» **Text under study**
_____

Back to blog
May 11, 2026

The Local LLM Download Odyssey — BitNet, Xet Pointers, and aria2c

OllamaQwenLLaMALLMM1GGUFCoding Agents

Three hours, four failed download attempts, a 135-byte Xet pointer trap, a 16-connection aria2c rescue, and the final gut punch: Qwen3 doesn't support tools in Ollama. The story of how llama3.1:8b won by default.

The Local LLM Download Odyssey — BitNet, Xet Pointers, and aria2c

The Goal

I wanted a local LLM for coding agents. The requirements were straightforward:

  • Must run on Apple M1 Pro, 16 GB RAM — no cloud GPUs, no API keys
  • Must support tool-calling — the agent needs to invoke shell commands, read files, and edit code
  • Must fit in memory alongside other apps — browser, terminal, IDE all compete for the same 16 GB
  • User → OpenCode CLI
             ↓
           Local LLM (Ollama)
             ↓  tool calls
           Shell, Filesystem, Editor

    No cloud dependencies. No API costs. Just a local model that can hold a conversation and call tools.

_____

(Structure-from-motion data)

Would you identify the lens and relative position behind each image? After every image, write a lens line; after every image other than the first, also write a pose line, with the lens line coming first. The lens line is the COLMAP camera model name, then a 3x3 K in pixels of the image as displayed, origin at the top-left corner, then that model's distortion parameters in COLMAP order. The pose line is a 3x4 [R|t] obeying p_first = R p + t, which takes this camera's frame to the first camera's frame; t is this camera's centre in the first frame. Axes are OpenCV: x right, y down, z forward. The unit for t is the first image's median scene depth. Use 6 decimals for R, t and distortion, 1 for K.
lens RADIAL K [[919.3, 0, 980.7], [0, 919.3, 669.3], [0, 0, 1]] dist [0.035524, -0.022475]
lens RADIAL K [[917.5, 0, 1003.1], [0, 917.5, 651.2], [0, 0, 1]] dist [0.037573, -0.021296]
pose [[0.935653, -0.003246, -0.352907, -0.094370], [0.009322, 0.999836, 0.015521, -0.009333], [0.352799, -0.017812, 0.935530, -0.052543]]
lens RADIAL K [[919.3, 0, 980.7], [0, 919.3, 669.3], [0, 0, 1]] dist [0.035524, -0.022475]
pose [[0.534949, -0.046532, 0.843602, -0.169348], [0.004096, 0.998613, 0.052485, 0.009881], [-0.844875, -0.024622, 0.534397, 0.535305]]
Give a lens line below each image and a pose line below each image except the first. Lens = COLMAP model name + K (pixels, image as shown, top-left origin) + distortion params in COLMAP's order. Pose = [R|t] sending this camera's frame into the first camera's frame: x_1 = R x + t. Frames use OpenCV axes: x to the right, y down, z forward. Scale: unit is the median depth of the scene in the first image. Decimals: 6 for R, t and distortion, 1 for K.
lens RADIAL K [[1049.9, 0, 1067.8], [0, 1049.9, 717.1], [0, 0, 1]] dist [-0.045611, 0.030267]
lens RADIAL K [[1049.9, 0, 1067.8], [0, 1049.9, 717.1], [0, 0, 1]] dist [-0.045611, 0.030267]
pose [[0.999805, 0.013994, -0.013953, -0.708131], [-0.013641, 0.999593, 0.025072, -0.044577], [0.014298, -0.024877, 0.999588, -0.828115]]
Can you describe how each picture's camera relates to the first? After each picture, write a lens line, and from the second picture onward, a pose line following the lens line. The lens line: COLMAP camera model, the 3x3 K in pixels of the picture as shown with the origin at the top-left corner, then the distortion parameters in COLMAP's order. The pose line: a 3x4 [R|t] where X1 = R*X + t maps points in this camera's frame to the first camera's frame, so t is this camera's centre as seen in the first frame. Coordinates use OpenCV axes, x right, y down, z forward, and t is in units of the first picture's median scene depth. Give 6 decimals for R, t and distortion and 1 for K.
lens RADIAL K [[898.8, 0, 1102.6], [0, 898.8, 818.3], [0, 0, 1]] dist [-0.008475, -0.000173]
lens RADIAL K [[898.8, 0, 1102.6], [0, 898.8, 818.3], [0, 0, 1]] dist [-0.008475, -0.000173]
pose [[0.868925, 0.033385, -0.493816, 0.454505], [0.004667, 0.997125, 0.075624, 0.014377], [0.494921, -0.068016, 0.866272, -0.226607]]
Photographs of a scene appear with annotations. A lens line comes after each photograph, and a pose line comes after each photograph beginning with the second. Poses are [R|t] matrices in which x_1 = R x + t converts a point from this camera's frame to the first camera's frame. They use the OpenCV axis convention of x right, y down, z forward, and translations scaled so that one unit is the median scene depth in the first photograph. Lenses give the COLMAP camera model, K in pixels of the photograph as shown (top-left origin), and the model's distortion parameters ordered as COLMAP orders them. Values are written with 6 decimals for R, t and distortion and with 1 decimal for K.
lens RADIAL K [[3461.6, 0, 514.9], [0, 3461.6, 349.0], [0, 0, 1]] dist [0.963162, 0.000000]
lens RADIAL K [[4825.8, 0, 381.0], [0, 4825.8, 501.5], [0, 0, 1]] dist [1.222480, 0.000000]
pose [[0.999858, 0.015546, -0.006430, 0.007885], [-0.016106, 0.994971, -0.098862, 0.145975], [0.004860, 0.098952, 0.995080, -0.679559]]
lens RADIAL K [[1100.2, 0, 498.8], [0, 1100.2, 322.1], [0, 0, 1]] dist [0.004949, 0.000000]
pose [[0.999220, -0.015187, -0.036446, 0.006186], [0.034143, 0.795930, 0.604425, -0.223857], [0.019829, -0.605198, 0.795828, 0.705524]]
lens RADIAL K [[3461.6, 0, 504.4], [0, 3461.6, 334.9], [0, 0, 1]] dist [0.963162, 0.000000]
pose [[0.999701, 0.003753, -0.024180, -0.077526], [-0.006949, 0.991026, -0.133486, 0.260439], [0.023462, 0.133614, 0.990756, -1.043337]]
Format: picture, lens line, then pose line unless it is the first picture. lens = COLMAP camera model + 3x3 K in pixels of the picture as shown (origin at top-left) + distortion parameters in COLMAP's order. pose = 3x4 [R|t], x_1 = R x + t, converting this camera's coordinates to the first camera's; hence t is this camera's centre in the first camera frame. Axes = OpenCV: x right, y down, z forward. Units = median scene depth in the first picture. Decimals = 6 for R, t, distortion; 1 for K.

_____

» **Set of tasks**
#1 In the blog post about downloading a local LLM, what hardware must the model run on?
#2 Summarize the blog post about downloading a local LLM in two sentences.
#3 Reproduce everything in the blog post about downloading a local LLM from "I wanted a local" down to "Local LLM (Ollama)".
The listing can be set aside, since nothing here depends on it.

» **Task-by-task answers**
#1 An Apple M1 Pro with 16 GB of RAM.

#2 After three hours and four failed download attempts, including a 135-byte Xet pointer trap and a rescue by a 16-connection aria2c download, the author found that Qwen3 doesn't support tools in Ollama, so llama3.1:8b won by default. The goal was a local LLM for coding agents that runs on an Apple M1 Pro with 16 GB of RAM, supports tool-calling, fits in memory alongside other apps, and has no cloud dependencies or API costs.

#3
I wanted a local LLM for coding agents. The requirements were straightforward:

  • Must run on Apple M1 Pro, 16 GB RAM — no cloud GPUs, no API keys
  • Must support tool-calling — the agent needs to invoke shell commands, read files, and edit code
  • Must fit in memory alongside other apps — browser, terminal, IDE all compete for the same 16 GB
  • User → OpenCode CLI
             ↓
           Local LLM (Ollama)